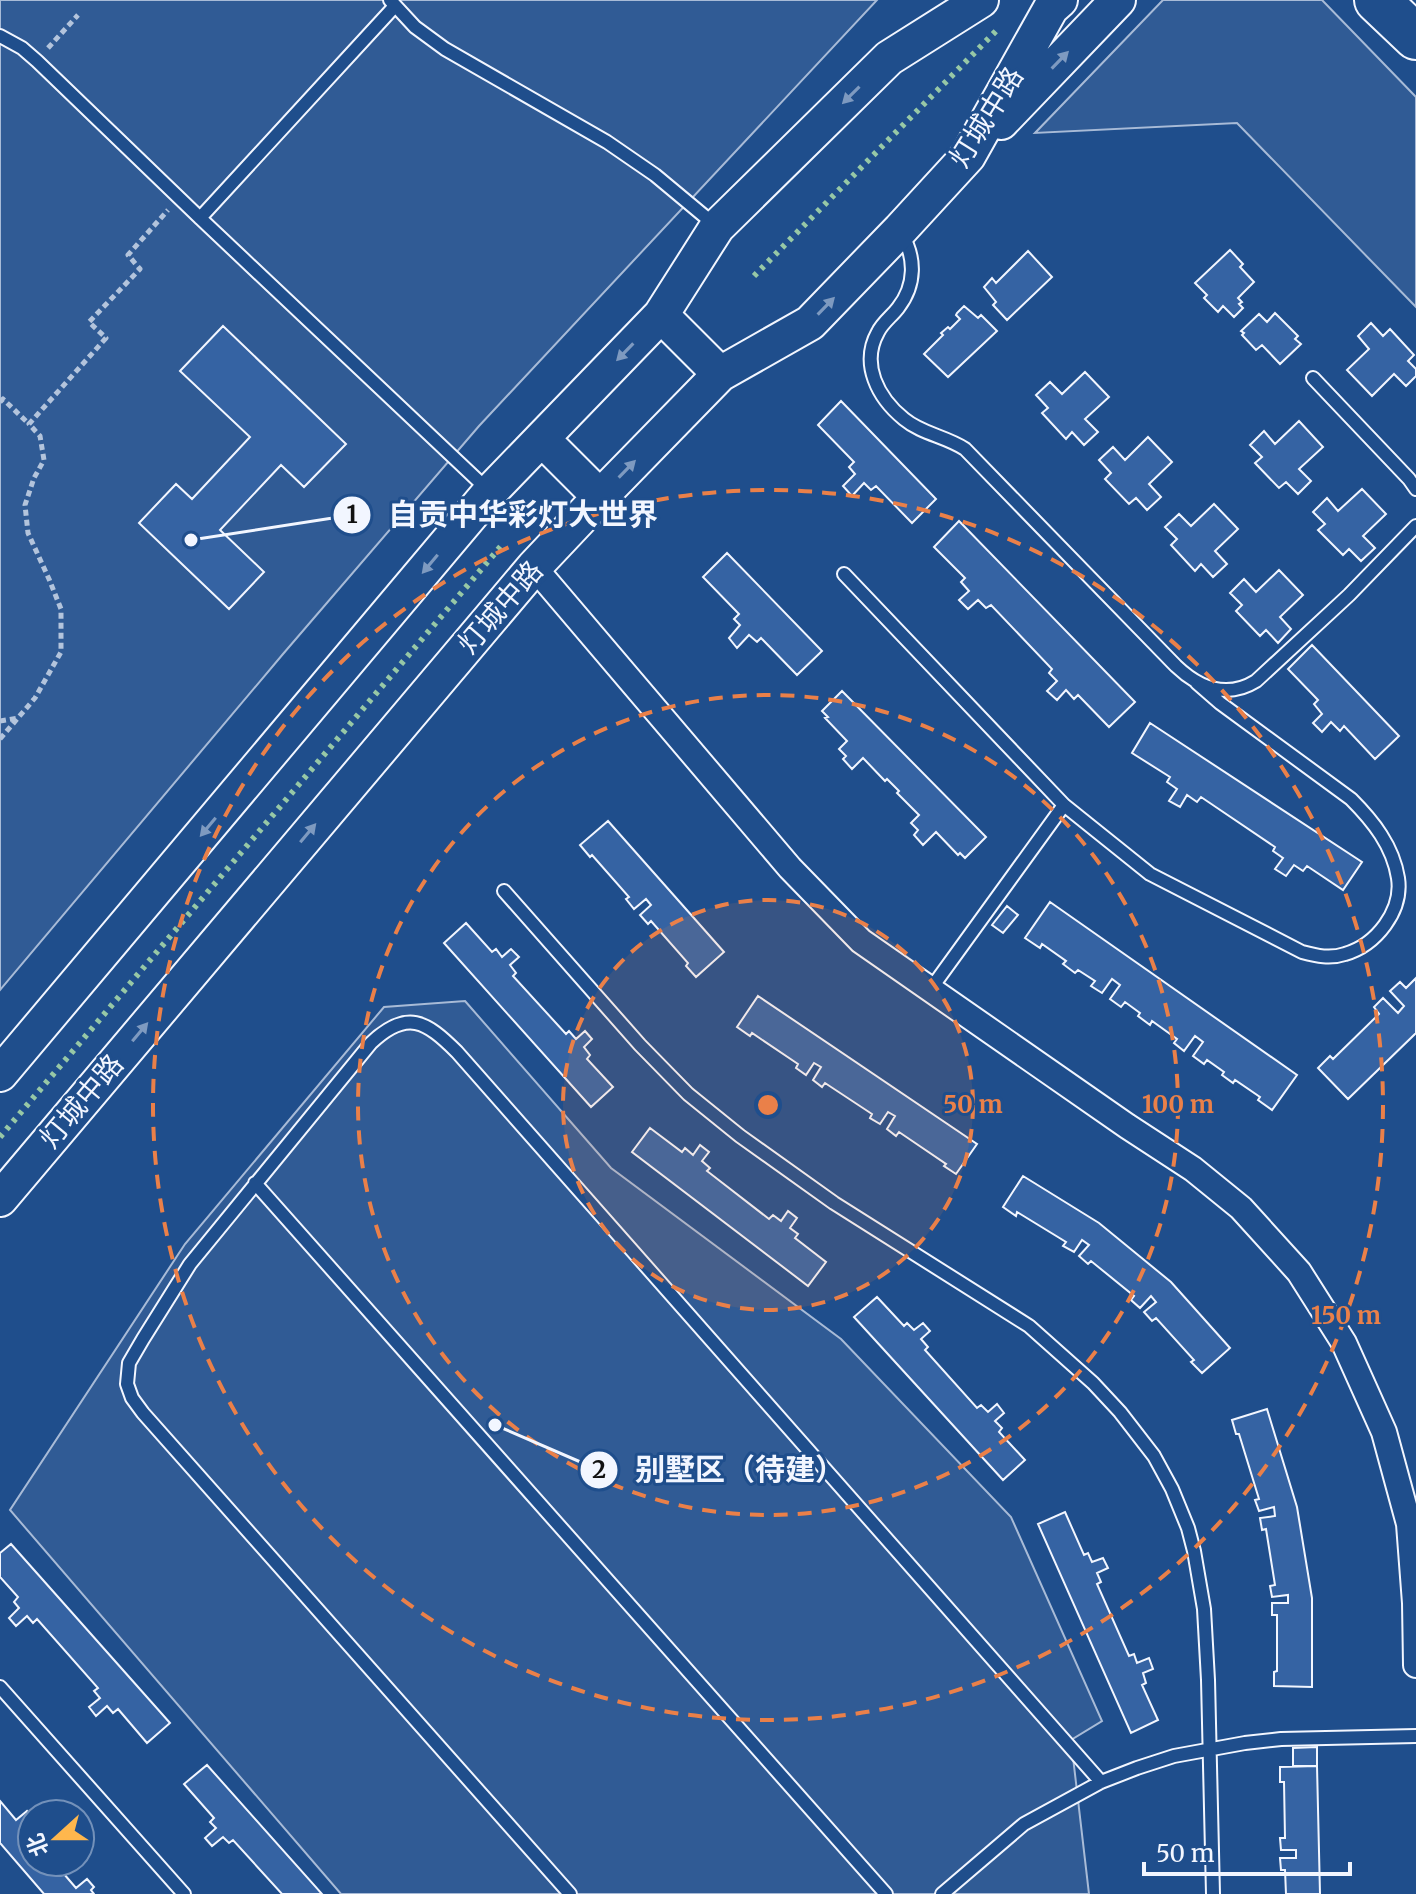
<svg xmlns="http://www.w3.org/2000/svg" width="1416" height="1894" font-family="Merriweather,'Noto Sans SC',serif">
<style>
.built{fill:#305b95;stroke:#a8bbd7;stroke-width:2}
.building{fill:#3563a3;stroke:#f2f6ff;stroke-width:2}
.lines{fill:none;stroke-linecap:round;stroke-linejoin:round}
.lane-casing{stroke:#f2f6ff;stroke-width:16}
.street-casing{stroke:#f2f6ff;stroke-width:28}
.secondary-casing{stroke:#f2f6ff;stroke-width:38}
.highway-casing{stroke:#f2f6ff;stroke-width:48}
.path{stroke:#b3c4dc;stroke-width:5;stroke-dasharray:6 4;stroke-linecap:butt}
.lane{stroke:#1f4e8c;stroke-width:12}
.street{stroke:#1f4e8c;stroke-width:24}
.secondary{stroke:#1f4e8c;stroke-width:34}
.highway{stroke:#1f4e8c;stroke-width:44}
.hedge{stroke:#97c8a6;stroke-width:6;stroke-dasharray:4 6;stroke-linecap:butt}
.oneway{fill:#7e9ac0}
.ring{fill:none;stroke:#ea8049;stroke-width:4;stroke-dasharray:14 10}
.labels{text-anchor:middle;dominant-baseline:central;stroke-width:6;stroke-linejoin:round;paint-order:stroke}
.street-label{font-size:28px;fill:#f2f6ff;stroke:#1f4e8c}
.centre{fill:#ea8049;stroke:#1f4e8c;stroke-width:4}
.ring-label{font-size:24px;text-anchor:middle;font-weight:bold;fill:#ea8049;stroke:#1f4e8c;stroke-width:6;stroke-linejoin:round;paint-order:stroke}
.leader{fill:none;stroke:#f2f6ff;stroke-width:3}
.callout-dot{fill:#f2f6ff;stroke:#1f4e8c;stroke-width:3}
.mark-label{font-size:24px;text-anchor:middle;font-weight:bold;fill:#111}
.callout-label{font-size:30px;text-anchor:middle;font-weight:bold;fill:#f2f6ff;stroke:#1f4e8c;stroke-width:6;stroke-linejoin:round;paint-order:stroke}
</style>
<rect width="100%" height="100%" fill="#1f4e8c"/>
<path class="built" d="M0 0H877L479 426 283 654 0 990Z
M1163 0H1322L1416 97V307L1237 123 1035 133Z
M465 1001 611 1168 841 1339 1011 1517 1102 1721 1071 1740 1089 1894H341L10 1510 185 1244 384 1007Z"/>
<path class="building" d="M1230 250 1243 264 1240 267 1254 282 1238 298 1242 302 1239 304 1243 308 1234 317 1223 306 1218 312 1204 298 1207 295 1195 283Z
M1028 251 1052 277 1007 320 993 305 996 302 984 287 992 278 996 283Z
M964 306 978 318 981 315 997 331 948 377 924 354 943 335 941 333 948 327 950 329 960 319 956 315 957 313Z
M1275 313 1298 336 1295 339 1301 344 1280 364 1262 345 1256 350 1242 335 1244 333 1241 331 1259 314 1267 322Z
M1371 323 1383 336 1390 329 1414 355 1408 361 1416 369V376L1406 386 1394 374 1372 396 1347 370 1369 349 1358 336Z
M223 326 346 444 304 487 281 465 220 530 264 572 229 609 139 523 176 484 192 499 250 437 180 371Z
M1085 372 1109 397 1085 419 1098 432 1084 445 1072 432 1066 439 1042 413 1048 408 1036 395 1050 382 1062 394Z
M841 401 936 499 912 523 876 486 871 490 864 483 852 496 843 486 855 474 849 467 854 462 818 425Z
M1299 421 1323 447 1299 469 1311 481 1298 494 1286 482 1279 488 1255 463 1262 457 1250 445 1264 431 1275 444Z
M1148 437 1172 462 1149 484 1161 497 1147 510 1136 498 1129 504 1105 479 1111 473 1099 460 1113 447 1125 460Z
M1362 489 1386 514 1363 536 1375 548 1361 561 1349 549 1343 555 1318 530 1325 524 1313 512 1327 498 1338 511Z
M1214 504 1238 529 1215 551 1227 564 1213 577 1201 564 1195 571 1171 545 1177 539 1165 527 1179 514 1191 526Z
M959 521 1135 702 1109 727 1078 695 1074 699 1066 690 1057 700 1047 691 1057 681 1049 673 1052 669 991 605 986 608 978 600 968 609 959 600 969 591 961 582 965 578 934 547Z
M727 553 822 651 797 675 761 638 757 642 749 635 737 648 729 638 740 625 734 619 739 614 703 577Z
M1279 570 1303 595 1280 617 1291 629 1278 643 1266 630 1260 636 1236 611 1242 605 1230 593 1244 579 1256 592Z
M1312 645 1399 736 1375 759 1344 726 1340 731 1331 722 1322 732 1313 723 1322 714 1314 704 1318 700 1288 669Z
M842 691 986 837 965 858 960 853 958 855 936 832 923 845 914 835 918 830 911 823 919 815 897 793 899 791 887 779 885 781 863 758 852 769 843 759 846 756 839 749 847 741 825 718 828 717 822 711Z
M1150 723 1362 862 1343 890 1307 866 1303 871 1294 865 1286 876 1275 869 1283 858 1273 851 1275 847 1201 797 1197 802 1187 795 1180 807 1169 801 1177 789 1167 782 1170 777 1132 753Z
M608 821 724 952 696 977 686 966 688 963 651 921 648 924 640 915 651 905 646 899 634 909 626 899 629 897 592 855 590 857 580 845Z
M1050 902 1297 1075 1272 1110 1258 1100 1260 1097 1235 1080 1233 1083 1222 1075 1224 1072 1207 1060 1204 1064 1193 1056 1203 1042 1195 1036 1184 1051 1174 1043 1177 1039 1152 1021 1150 1025 1138 1016 1140 1013 1125 1002 1121 1007 1110 999 1120 985 1112 979 1102 993 1091 986 1095 981 1078 970 1075 973 1063 964 1066 961 1042 944 1040 948 1025 938Z
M1007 906 1018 915 1003 933 992 925Z
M466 923 492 952 496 949 502 957 511 949 519 957 510 965 516 973 513 976 566 1034 569 1031 576 1039 585 1031 592 1039 584 1047 590 1055 587 1059 613 1087 591 1107 444 943Z
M1416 978V1033L1348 1099 1318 1068 1330 1056 1333 1059 1379 1014 1374 1007 1383 998 1398 1013 1404 1006 1390 991 1400 982 1406 988Z
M758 996 977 1144 956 1174 944 1166 946 1164 899 1132 896 1136 887 1129 895 1116 888 1112 880 1124 870 1118 872 1114 825 1083 822 1087 813 1080 821 1067 814 1063 806 1075 796 1068 798 1064 752 1033 750 1036 737 1027Z
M650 1128 682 1152 685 1148 693 1155 700 1145 709 1152 702 1161 710 1168 707 1171 769 1219 773 1215 781 1221 788 1211 797 1218 790 1228 798 1234 795 1238 826 1262 808 1286 632 1152Z
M1023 1176 1099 1223 1171 1282 1230 1348 1202 1373 1191 1362 1194 1360 1156 1318 1152 1321 1144 1312 1156 1302 1151 1296 1140 1308 1131 1300 1134 1296 1091 1261 1088 1264 1079 1256 1089 1245 1082 1240 1074 1252 1063 1246 1066 1242 1017 1212 1016 1216 1003 1207Z
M877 1297 904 1326 907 1323 914 1330 923 1323 930 1331 921 1339 928 1347 925 1350 977 1408 981 1405 988 1412 997 1404 1004 1413 995 1421 1002 1428 999 1432 1025 1460 1003 1480 854 1317Z
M1267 1409 1297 1507 1312 1598V1687L1274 1686V1672L1277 1671V1615H1272V1603H1288V1595L1272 1597 1270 1586 1275 1585 1266 1529 1262 1530 1260 1518 1275 1516 1274 1507 1259 1511 1255 1500 1259 1499 1239 1434H1236L1232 1420Z
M1065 1512 1084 1555 1088 1553 1092 1562 1103 1558 1108 1568 1097 1573 1101 1582 1097 1584 1129 1656 1134 1654 1137 1663 1149 1658 1153 1669 1143 1673 1146 1683 1142 1685 1158 1720 1131 1733 1038 1524Z
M11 1544 170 1723 147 1743 118 1709 113 1713 107 1706 96 1716 89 1707 100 1698 94 1691 98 1688 37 1619 33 1623 27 1616 16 1626 9 1618 19 1608 14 1602 18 1597 0 1577V1553Z
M1317 1747V1766H1293V1748Z
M207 1765 322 1894H282L233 1840 229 1843 223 1837 212 1846 205 1838 216 1828 210 1822 214 1818 184 1784Z
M1317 1766 1320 1894H1286L1285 1870H1281L1280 1858H1296V1850H1281L1280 1838H1285L1284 1782H1280V1767Z
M0 1801 16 1820 27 1811 32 1817V1833L30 1835 32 1837V1862H50L56 1869 58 1867 76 1888 87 1879 94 1887 91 1890 94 1894H44L0 1843Z"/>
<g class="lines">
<g class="lane-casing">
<path id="lane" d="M390 0 415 27 445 49 607 142 655 175 715 225
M0 36 22 48 37 61 200 218 488 490
M200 218 395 6
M901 233C916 257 916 285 898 308 892 316 883 322 878 332 860 364 878 398 904 419 922 434 945 436 965 449L1176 666C1199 688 1227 699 1256 681L1349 595 1416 526
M1313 378 1409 479 1416 489
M844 574 1064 805 1150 874 1302 952C1317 956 1330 959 1345 954 1376 945 1403 911 1398 878 1393 846 1373 821 1351 799L1220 703 1197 683
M504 891 640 1045 688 1094 740 1136 834 1203 1029 1326 1093 1383 1120 1412 1154 1456 1172 1489 1188 1528 1194 1551 1204 1609 1208 1680 1213 1894
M930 990 1064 805
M255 1183 886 1894
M0 1687 184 1894
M570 1894 143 1413 132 1398 127 1384 129 1363 143 1339 190 1264 371 1043C407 1009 426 1021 457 1052L1101 1782
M942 1894 1024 1824 1101 1782 1137 1768 1174 1756 1245 1743 1281 1739 1416 1736"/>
</g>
<g class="street-casing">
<path id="street" d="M534 567 790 868 861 941 1127 1126 1193 1169 1241 1208 1299 1272 1344 1343 1384 1432 1409 1524 1415 1603 1416 1665"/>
</g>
<g class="secondary-casing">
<path id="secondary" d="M1001 122 1118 0
M661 315 720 374
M542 439 600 497
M0 1074 490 492 661 315 717 227 889 58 981 0
M0 1199 534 567 600 497 720 374 810 323 900 230 968 156 1051 8 1060 0"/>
</g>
<g class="highway-casing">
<path id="highway" d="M1377 0 1416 37"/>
</g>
<path class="path" d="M48 48 78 15
M0 402 3 399 29 424
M0 721 18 718
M0 739 35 698 61 652V609L49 579 28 533 25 505 34 478 44 460 40 436 29 424 106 338 89 322 140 269 128 255 168 210"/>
<use href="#lane" class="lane"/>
<use href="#street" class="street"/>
<use href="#secondary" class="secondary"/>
<use href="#highway" class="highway"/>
<path class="hedge" d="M754 276 996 31
M0 1137 501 546"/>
</g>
<defs><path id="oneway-solid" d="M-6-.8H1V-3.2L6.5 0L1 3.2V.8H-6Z" transform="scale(2)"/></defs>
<g class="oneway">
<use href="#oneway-solid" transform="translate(1060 60) rotate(-46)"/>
<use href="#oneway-solid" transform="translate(851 95) rotate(135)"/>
<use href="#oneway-solid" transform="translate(826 306) rotate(-46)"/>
<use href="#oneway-solid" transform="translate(625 352) rotate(134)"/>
<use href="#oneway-solid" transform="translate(627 469) rotate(-46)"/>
<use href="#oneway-solid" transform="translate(430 564) rotate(130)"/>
<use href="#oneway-solid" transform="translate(208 827) rotate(130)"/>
<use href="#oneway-solid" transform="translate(308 833) rotate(-50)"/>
<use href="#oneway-solid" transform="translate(140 1032) rotate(-50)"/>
</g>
<circle cx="768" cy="1105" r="205" fill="#ea8049" fill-opacity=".12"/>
<g class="ring">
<circle cx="768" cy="1105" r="205"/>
<circle cx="768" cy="1105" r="410"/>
<circle cx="768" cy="1105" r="615"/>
</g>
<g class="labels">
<g class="street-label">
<text transform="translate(986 117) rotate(-58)">灯城中路</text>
<text transform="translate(500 607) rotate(-49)">灯城中路</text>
<text transform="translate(81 1101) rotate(-50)">灯城中路</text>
</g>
</g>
<circle cx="768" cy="1105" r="12" class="centre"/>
<g class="ring-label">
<text x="973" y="1113">50 m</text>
<text x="1178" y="1113">100 m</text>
<text x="1346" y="1324">150 m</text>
</g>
<path class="leader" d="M191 540L352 515M495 1425L599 1470"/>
<g class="callout-dot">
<circle cx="191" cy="540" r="8"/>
<circle cx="495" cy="1425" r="8"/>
<circle cx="352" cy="515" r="20"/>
<circle cx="599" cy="1470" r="20"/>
</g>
<g class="mark-label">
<text x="352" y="523">1</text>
<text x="599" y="1478">2</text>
</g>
<g class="callout-label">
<text x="523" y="525">自贡中华彩灯大世界</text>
<text x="740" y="1480">别墅区（待建）</text>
</g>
<g transform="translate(56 1838) rotate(249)"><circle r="38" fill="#1f4e8c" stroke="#7391ba" stroke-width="2"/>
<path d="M0-6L14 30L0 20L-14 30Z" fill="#ffb74d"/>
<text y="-12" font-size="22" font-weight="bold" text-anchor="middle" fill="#f2f6ff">北</text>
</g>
<path d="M1144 1862v12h206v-12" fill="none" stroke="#f2f6ff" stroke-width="4"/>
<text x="1156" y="1862" font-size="24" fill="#f2f6ff" stroke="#1f4e8c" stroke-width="6" paint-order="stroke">50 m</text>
</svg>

→ What the task asks
Using the material, find how many lines hold the word "height". Give the number by itself.

→ Answer space
2